Jamais depuis la fin de la Guerre froide, la guerre chaude n'est apparue aussi proche, estime Dominique Moïsi. L'Ukraine est encerclée, ou presque. Les mots malheureux de Joe Biden encouragent Vladimir Poutine dans son mépris de la diplomatie américaine. Et les menaces de sanctions occidentales ne le feront pas reculer…
Alors que les diplomates s'agitent, les troupes se mettent en position. Jamais depuis la fin de la Guerre froide, la guerre chaude (la vraie) n'est apparue si proche, si plausible. Au lendemain de la chute du mur de Berlin, la guerre était revenue en Europe avec l'éclatement de la Yougoslavie. En moins d'une décennie, les guerres des Balkans avaient causé la mort de plus de cent mille personnes et le déplacement de plus de deux millions d'autres.
En 2022, ce n'est pas l'éclatement d'une région qui menace l'Europe, mais la volonté de recréation de son empire, ou pour le moins le contrôle de la périphérie de celui-ci, par la Russie. Dans les années 1990, la guerre était restée aux portes de l'Europe et son enjeu n'était pas central à l'équilibre du continent.

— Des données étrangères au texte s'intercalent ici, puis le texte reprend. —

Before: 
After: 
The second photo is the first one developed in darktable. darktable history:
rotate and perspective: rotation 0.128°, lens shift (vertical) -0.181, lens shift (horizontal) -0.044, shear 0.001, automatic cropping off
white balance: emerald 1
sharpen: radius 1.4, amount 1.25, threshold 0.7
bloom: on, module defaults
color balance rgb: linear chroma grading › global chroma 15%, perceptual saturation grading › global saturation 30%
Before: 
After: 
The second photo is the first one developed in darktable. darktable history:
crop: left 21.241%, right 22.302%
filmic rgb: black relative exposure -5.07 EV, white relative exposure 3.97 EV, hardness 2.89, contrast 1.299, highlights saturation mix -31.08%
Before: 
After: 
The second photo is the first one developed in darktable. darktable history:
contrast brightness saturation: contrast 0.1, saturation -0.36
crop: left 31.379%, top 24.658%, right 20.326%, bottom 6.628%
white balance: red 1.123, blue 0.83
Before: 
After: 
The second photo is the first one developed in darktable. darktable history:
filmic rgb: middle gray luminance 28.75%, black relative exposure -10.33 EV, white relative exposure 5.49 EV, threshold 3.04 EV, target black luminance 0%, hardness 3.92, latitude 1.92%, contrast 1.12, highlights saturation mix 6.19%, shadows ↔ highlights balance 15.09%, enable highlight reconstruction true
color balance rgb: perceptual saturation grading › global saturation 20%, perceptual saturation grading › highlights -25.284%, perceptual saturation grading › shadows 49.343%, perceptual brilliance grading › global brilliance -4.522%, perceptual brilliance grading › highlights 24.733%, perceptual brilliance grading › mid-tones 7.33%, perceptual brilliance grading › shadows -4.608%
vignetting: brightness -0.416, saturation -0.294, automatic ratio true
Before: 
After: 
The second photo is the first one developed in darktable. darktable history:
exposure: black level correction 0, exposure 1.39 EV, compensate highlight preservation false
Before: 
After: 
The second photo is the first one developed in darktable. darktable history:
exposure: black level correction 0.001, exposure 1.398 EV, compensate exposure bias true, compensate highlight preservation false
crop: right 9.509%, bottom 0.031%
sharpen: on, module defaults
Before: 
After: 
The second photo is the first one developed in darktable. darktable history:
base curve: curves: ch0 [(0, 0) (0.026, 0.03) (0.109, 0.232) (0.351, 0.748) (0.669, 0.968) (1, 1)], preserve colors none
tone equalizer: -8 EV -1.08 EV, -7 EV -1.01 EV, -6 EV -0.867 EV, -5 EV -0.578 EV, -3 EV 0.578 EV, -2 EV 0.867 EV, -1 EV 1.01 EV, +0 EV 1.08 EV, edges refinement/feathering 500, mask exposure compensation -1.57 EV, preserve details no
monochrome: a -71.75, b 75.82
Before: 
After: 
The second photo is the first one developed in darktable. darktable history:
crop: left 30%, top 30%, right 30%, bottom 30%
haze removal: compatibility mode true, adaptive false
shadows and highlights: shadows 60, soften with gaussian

Aujourd'hui ce qui est en cause à travers le redécoupage possible de la région par un de ses grands acteurs, c'est la question de l'équilibre européen.
Les "parts de gâteau" de Poutine
L'ancien conseiller national pour la sécurité du président Jimmy Carter, Zbigniew Brzezinski, était persuadé que sans le contrôle de l'Ukraine, la Russie ne menaçait pas l'équilibre de l'Europe.
À l'inverse, à partir du moment où Moscou aurait repris le contrôle de Kiev, il existerait de facto "un problème russe" en Europe tout comme il y avait eu, de 1871 à 1945, un problème allemand : c'est-à-dire un pays trop important que ses voisins ne parvenaient plus à équilibrer.
Ce retour au concept d'équilibre des puissances, si cher à l'Europe d'Ancien Régime, est en ce début de XXIème siècle tout à la fois, parfaitement anachronique et parfaitement plausible, compte tenu de la mentalité du maître du Kremlin.
Comment peut-on encore penser la politique internationale en termes de part de gâteau, alors que le gâteau lui-même, notre planète, est menacé par le réchauffement climatique et l'une de ses conséquences, la montée des eaux ?
Un partage de l'Ukraine avec la Pologne !
Si l'on ne fait rien ensemble pour lutter contre ce processus, il y aura toujours moins de gâteau à partager, toujours moins d'espaces à habiter. Et pourtant cette ambition territoriale et identitaire - sans l'Ukraine, je ne suis pas pleinement moi-même - existe en Russie.
Poutine a beau se présenter comme l'héritier de Pierre le Grand, s'inspirer du tsar autoritaire et antilibéral que fût Nicolas Ier, dans son approche de la question ukrainienne, il fait avant tout penser à Catherine II. Ce fut elle qui intégra la Crimée dans son empire, elle aussi qui présida au triple partage de la Pologne entre 1772 et 1795.